_Directions for this task_
Retype all of the records below word for word, leaving out the pictures.

_Provided records_
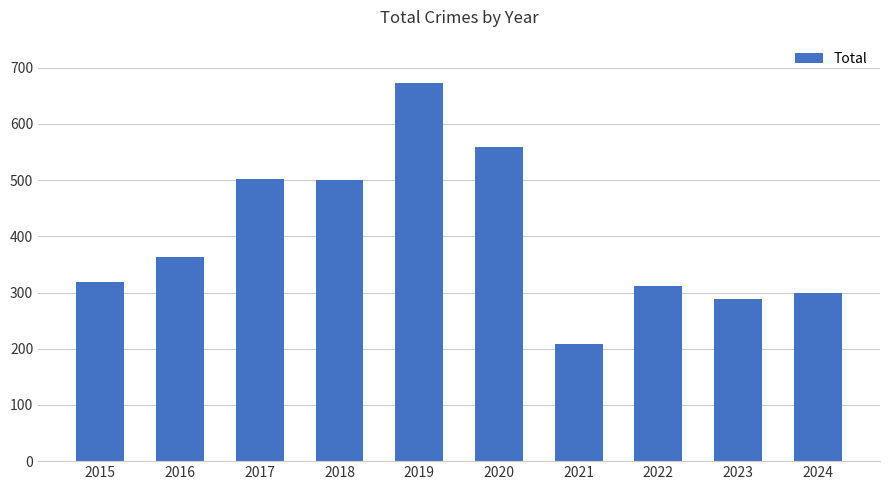

What is the maximum value shown in the chart?

672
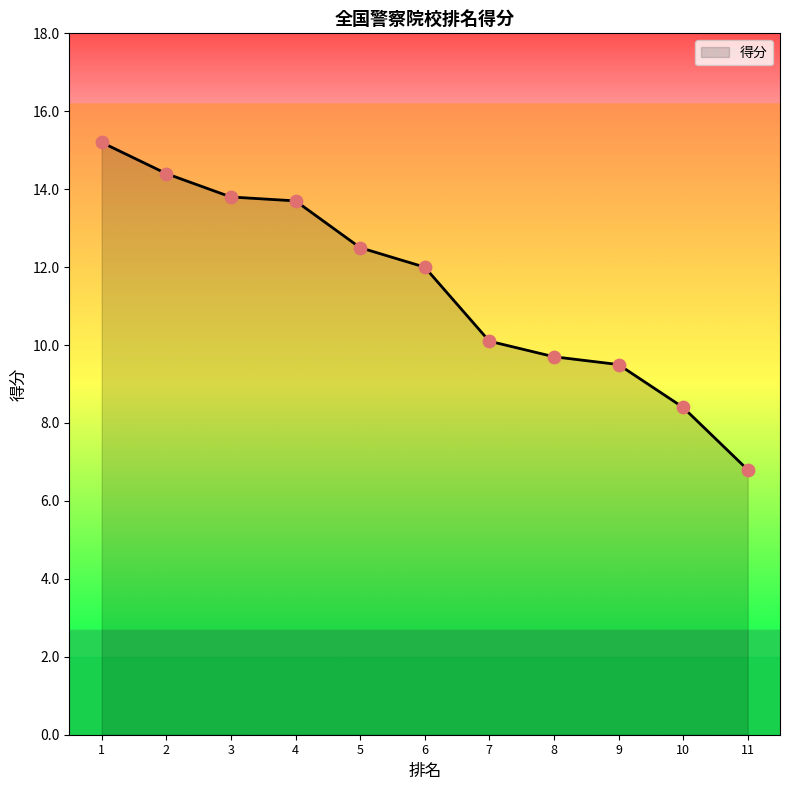

Approximately how many times larger is the value at 2 compared to 4?

1.1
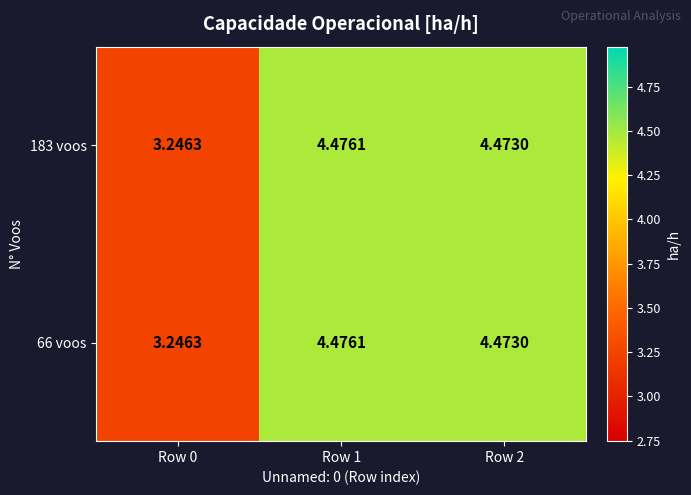

Is the value of 183 voos at Row 1 greater than the value of 66 voos at Row 0?

Yes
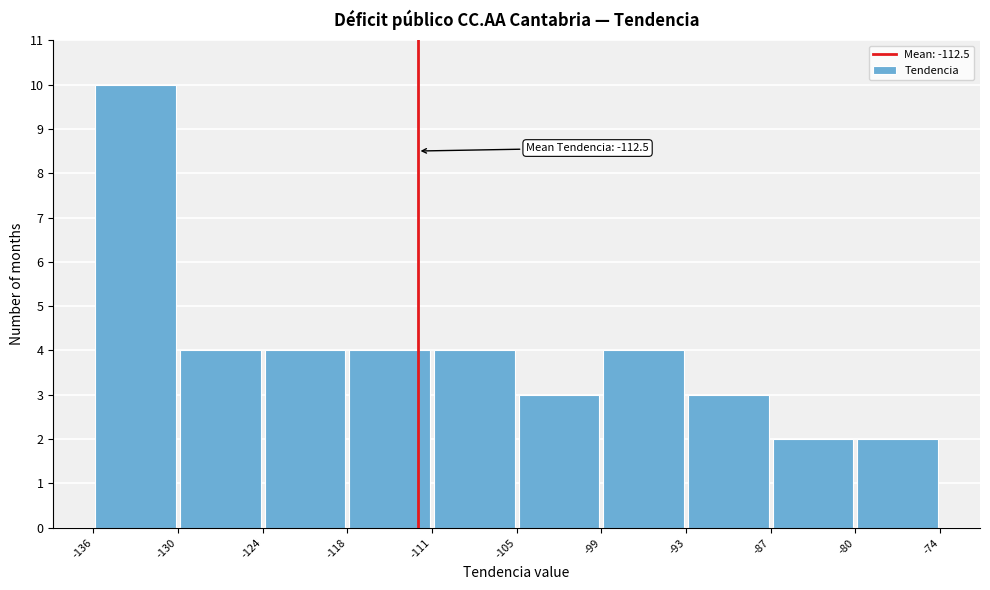

Which range on the x-axis has the tallest bar?

-136 to -130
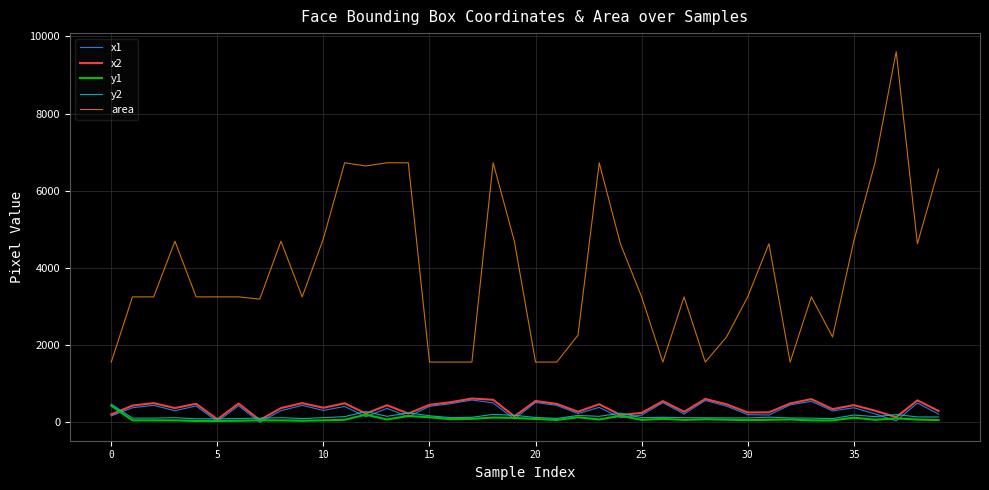

What is the greatest value displayed?

9604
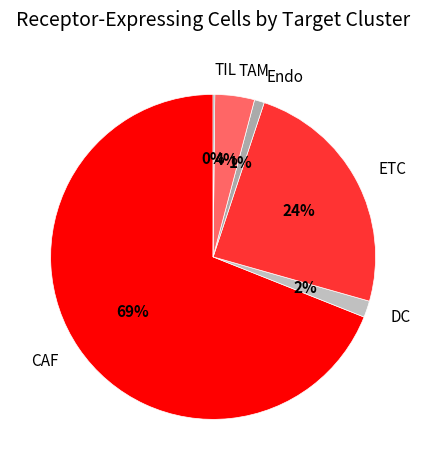

Does CAF represent more than half of the total?

Yes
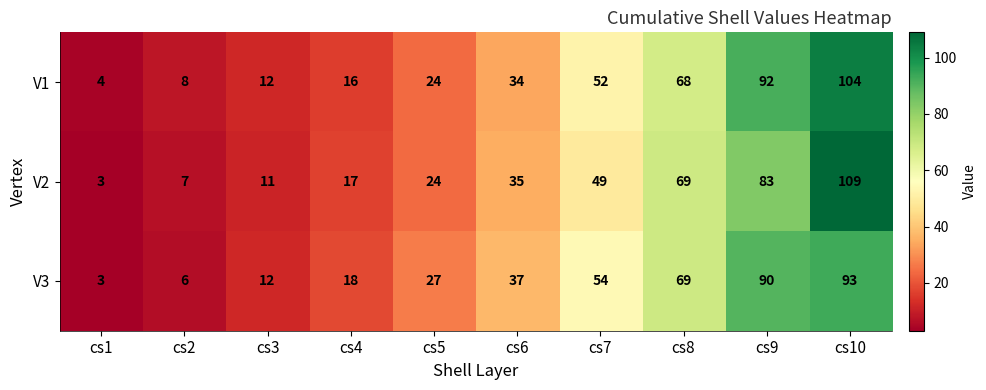

What is the difference between the maximum and minimum values in the V1 series?

100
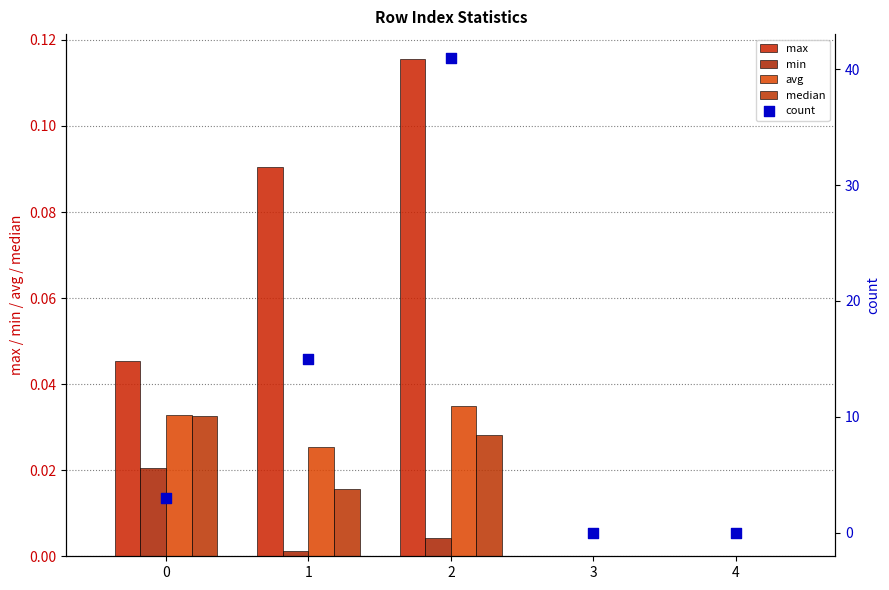

At which category is the sum across all series the highest?

2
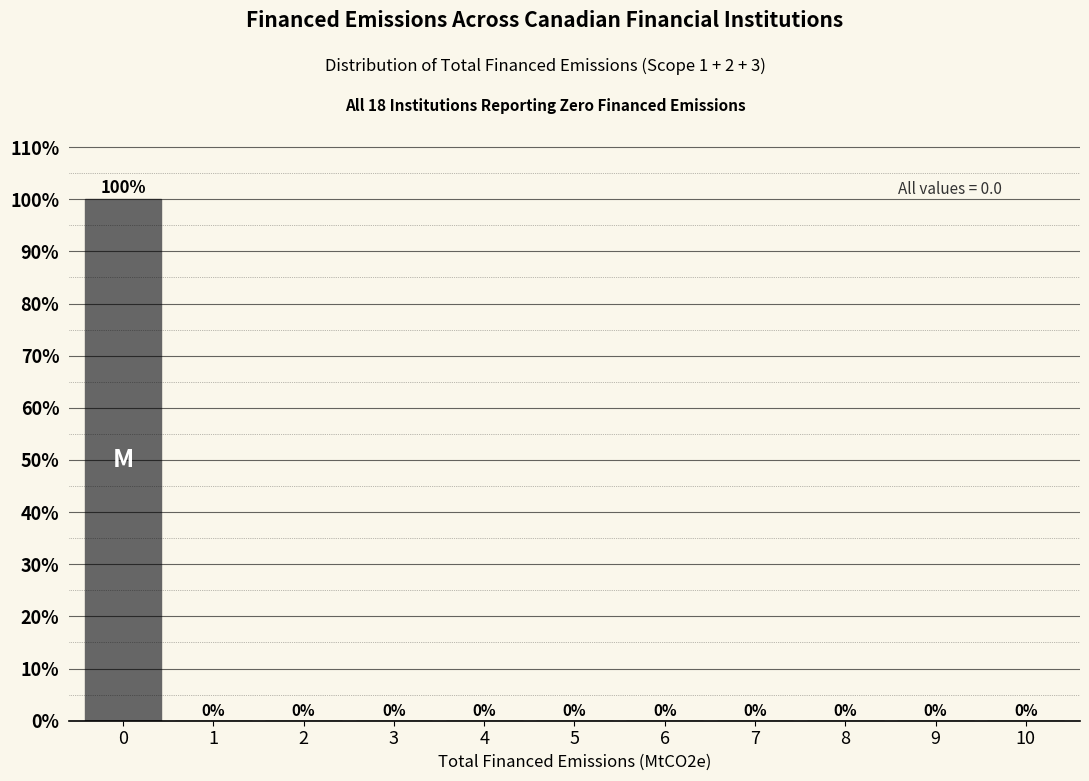

Reading left to right, extract all data points from this chart.

0=100	1=0	2=0	3=0	4=0	5=0	6=0	7=0	8=0	9=0	10=0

_Exercise answer_
What is the maximum value shown in the chart?

672

Approximately how many times larger is the value at 2 compared to 4?

1.1

Is the value of 183 voos at Row 1 greater than the value of 66 voos at Row 0?

Yes

Which range on the x-axis has the tallest bar?

-136 to -130

What is the greatest value displayed?

9604

Does CAF represent more than half of the total?

Yes

What is the difference between the maximum and minimum values in the V1 series?

100

At which category is the sum across all series the highest?

2

Reading left to right, extract all data points from this chart.

0=100	1=0	2=0	3=0	4=0	5=0	6=0	7=0	8=0	9=0	10=0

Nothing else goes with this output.